Research has shown that how trusting a person is may depend, at least in part, on his or her genes. However, distrust does not appear to be inherited in the same way, according to a new study led by the University of Arizona.
The research, published in Proceedings of the National Academy of Sciences, explores distrust as a separate and distinct quality from trust.
"This research supports the idea that distrust is not merely the opposite of trust," said Martin Reimann, assistant professor of marketing in the UA's Eller College of Management and lead author of the study.
"Both trust and distrust are strongly influenced by the individual's unique environment, but what's interesting is that trust seems to be significantly influenced by genetics, while distrust is not. Distrust appears to be primarily socialized," Reimann said.

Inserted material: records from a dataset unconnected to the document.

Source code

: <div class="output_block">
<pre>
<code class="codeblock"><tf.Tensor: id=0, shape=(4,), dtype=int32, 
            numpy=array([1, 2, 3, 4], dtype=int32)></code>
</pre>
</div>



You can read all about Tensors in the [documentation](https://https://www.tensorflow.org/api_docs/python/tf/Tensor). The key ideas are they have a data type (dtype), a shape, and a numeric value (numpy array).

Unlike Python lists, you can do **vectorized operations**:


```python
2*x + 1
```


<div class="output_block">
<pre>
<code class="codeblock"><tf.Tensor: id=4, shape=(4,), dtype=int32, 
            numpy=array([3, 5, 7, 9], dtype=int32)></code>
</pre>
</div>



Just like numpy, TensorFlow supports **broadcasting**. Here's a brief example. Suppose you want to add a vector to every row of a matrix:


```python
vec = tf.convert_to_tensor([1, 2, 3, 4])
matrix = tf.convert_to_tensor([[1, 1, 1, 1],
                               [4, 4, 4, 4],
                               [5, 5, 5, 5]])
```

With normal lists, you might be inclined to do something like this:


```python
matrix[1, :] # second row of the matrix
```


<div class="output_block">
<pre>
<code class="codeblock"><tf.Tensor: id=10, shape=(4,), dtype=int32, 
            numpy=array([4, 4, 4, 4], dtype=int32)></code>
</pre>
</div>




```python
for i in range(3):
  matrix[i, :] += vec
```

Reimann and his colleagues — UA assistant professor of management and organizations Oliver Schilke and Stanford sociologist Karen S. Cook — studied sets of adult identical twins, who have identical genetic relatedness, and adult fraternal (or non-identical) twins, who have different genetic relatedness.
Based on the core principles of behavioral genetics, if genetics explain variations in distrust and trust behaviors, then identical twins should behave more similarly to each other than fraternal twins, since the genes of identical twins are shared, while the genes of fraternal twins are only imperfectly correlated, Reimann said.

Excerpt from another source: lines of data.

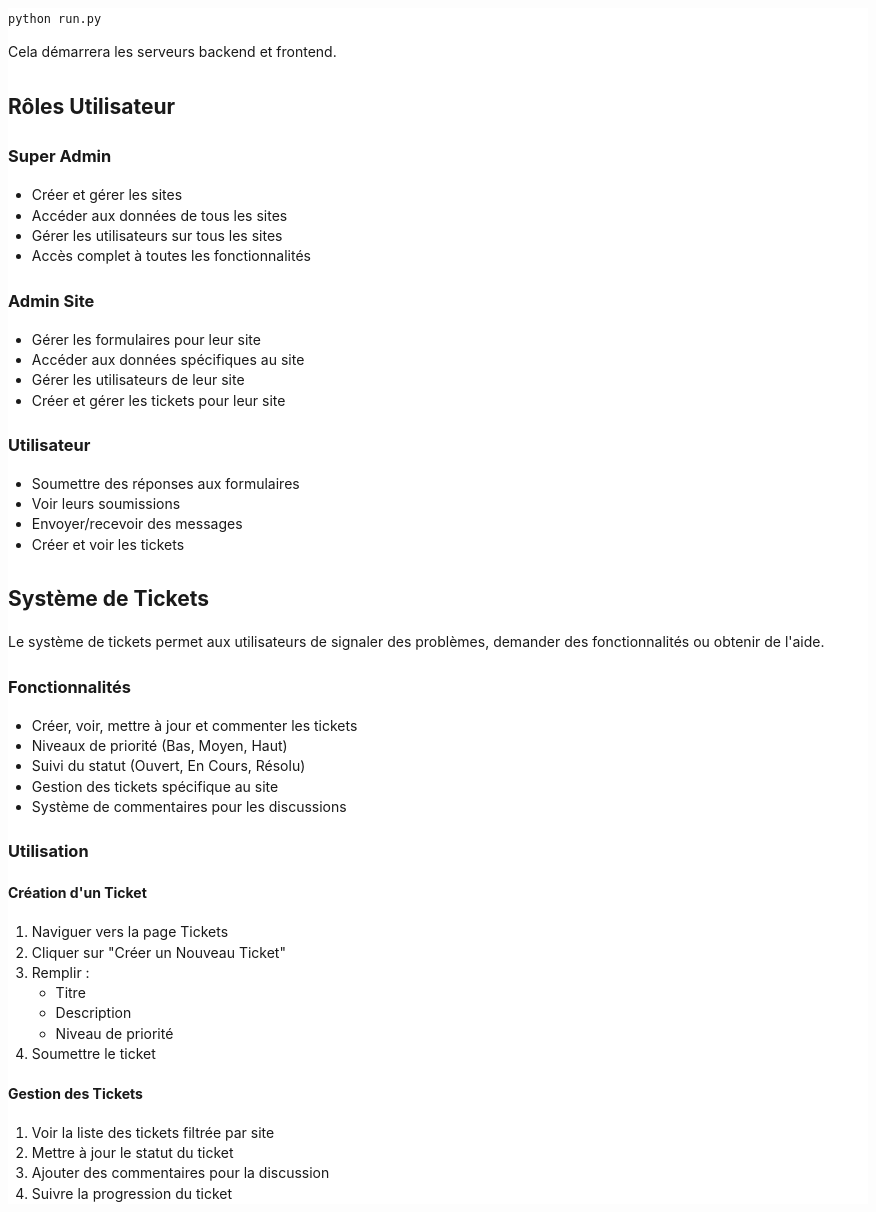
 ```bash
python run.py
```

Cela démarrera les serveurs backend et frontend.

## Rôles Utilisateur

### Super Admin
- Créer et gérer les sites
- Accéder aux données de tous les sites
- Gérer les utilisateurs sur tous les sites
- Accès complet à toutes les fonctionnalités

### Admin Site
- Gérer les formulaires pour leur site
- Accéder aux données spécifiques au site
- Gérer les utilisateurs de leur site
- Créer et gérer les tickets pour leur site

### Utilisateur
- Soumettre des réponses aux formulaires
- Voir leurs soumissions
- Envoyer/recevoir des messages
- Créer et voir les tickets

## Système de Tickets

Le système de tickets permet aux utilisateurs de signaler des problèmes, demander des fonctionnalités ou obtenir de l'aide.

### Fonctionnalités
- Créer, voir, mettre à jour et commenter les tickets
- Niveaux de priorité (Bas, Moyen, Haut)
- Suivi du statut (Ouvert, En Cours, Résolu)
- Gestion des tickets spécifique au site
- Système de commentaires pour les discussions

### Utilisation

#### Création d'un Ticket
1. Naviguer vers la page Tickets
2. Cliquer sur "Créer un Nouveau Ticket"
3. Remplir :
   - Titre
   - Description
   - Niveau de priorité
4. Soumettre le ticket

#### Gestion des Tickets
1. Voir la liste des tickets filtrée par site
2. Mettre à jour le statut du ticket
3. Ajouter des commentaires pour la discussion
4. Suivre la progression du ticket
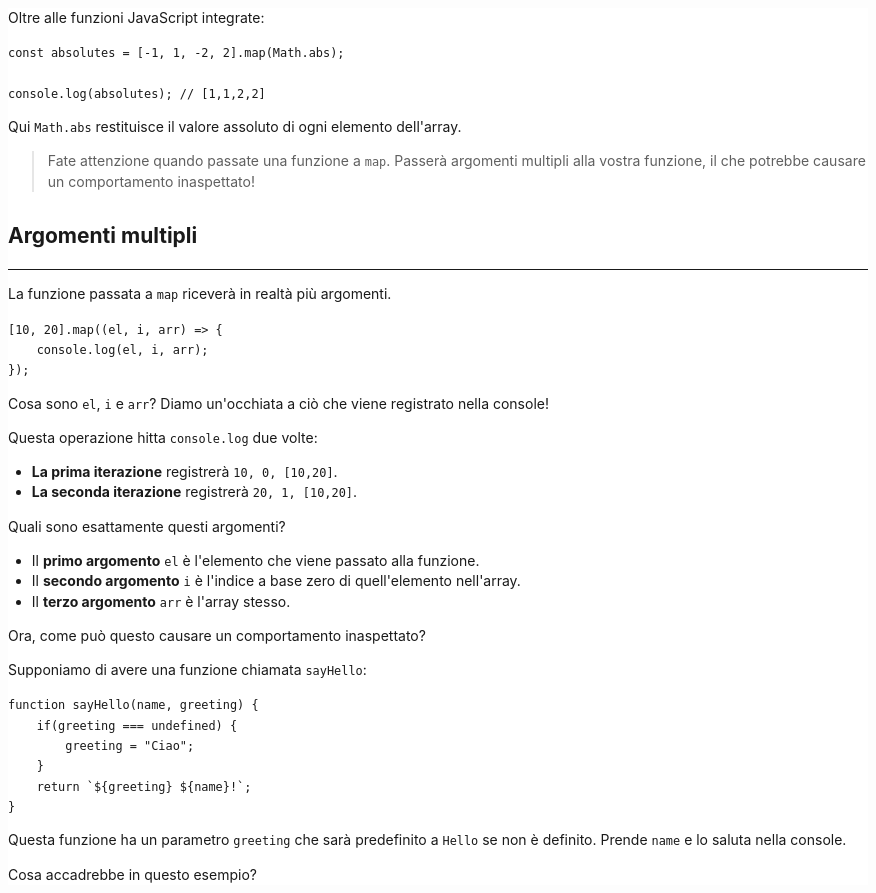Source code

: Oltre alle funzioni JavaScript integrate:

```
const absolutes = [-1, 1, -2, 2].map(Math.abs);

console.log(absolutes); // [1,1,2,2]

```

Qui `Math.abs` restituisce il valore assoluto di ogni elemento dell'array.

> Fate attenzione quando passate una funzione a `map`. Passerà argomenti multipli alla vostra funzione, il che potrebbe causare un comportamento inaspettato!

## Argomenti multipli

---

La funzione passata a `map` riceverà in realtà più argomenti.

```
[10, 20].map((el, i, arr) => {
    console.log(el, i, arr);
});

```

Cosa sono `el`, `i` e `arr`? Diamo un'occhiata a ciò che viene registrato nella console!

Questa operazione hitta `console.log` due volte:

- **La prima iterazione** registrerà `10, 0, [10,20]`.
- **La seconda iterazione** registrerà `20, 1, [10,20]`.

Quali sono esattamente questi argomenti?

- Il **primo argomento** `el` è l'elemento che viene passato alla funzione.
- Il **secondo argomento** `i` è l'indice a base zero di quell'elemento nell'array.
- Il **terzo argomento** `arr` è l'array stesso.

Ora, come può questo causare un comportamento inaspettato?

Supponiamo di avere una funzione chiamata `sayHello`:

```
function sayHello(name, greeting) {
    if(greeting === undefined) {
        greeting = "Ciao";
    }
    return `${greeting} ${name}!`;
}

```

Questa funzione ha un parametro `greeting` che sarà predefinito a `Hello` se non è definito. Prende `name` e lo saluta nella console.

Cosa accadrebbe in questo esempio?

Studying the two different types of twins allowed researchers to estimate the relative influence of three different factors on twins' trust and distrust trust behaviors: heritable factors (that is, genetic influences); shared environmental factors (common experiences of growing up in the same family and interacting with the same immediate peers); and unshared environmental factors (the siblings' unique experiences in life).
For the research, 324 identical and 210 fraternal twins participated in a study task that asked them to decide how much money to send to another study participant (representing trust) and another task that asked them to decide how much money to take away from another participant (representing distrust).
The researchers found that the identical twin pairs behaved more similarly than the fraternal twin pairs in their trust behaviors but not their distrust behaviors, suggesting that genetics influence trust, but not distrust.
Overall, analyses estimated that trust is 30 percent heritable, while distrust is not at all heritable. Meanwhile, the estimated contribution of shared environment to distrust was 19 percent, while shared environment didn't contribute at all to trust.
Unshared environment — or the twins' independent experiences in life — had the biggest impact on both trust and distrust, with unshared experiences contributing 81 percent to distrust and 70 percent to trust. In other words, much of a person's propensity to trust or distrust is neither inherited nor commonly socialized. It is instead influenced by unique experiences in life.
"We all have a stock of past experiences that we draw on to help determine how we are going to behave in different situations, and future research should look at what particular types of life experiences could be the most influential on trust or distrust," Reimann said. "Disposition to trust, however, is not a product of experience alone; genetic influence is also significant. But we don't see the same genetic influence with distrust."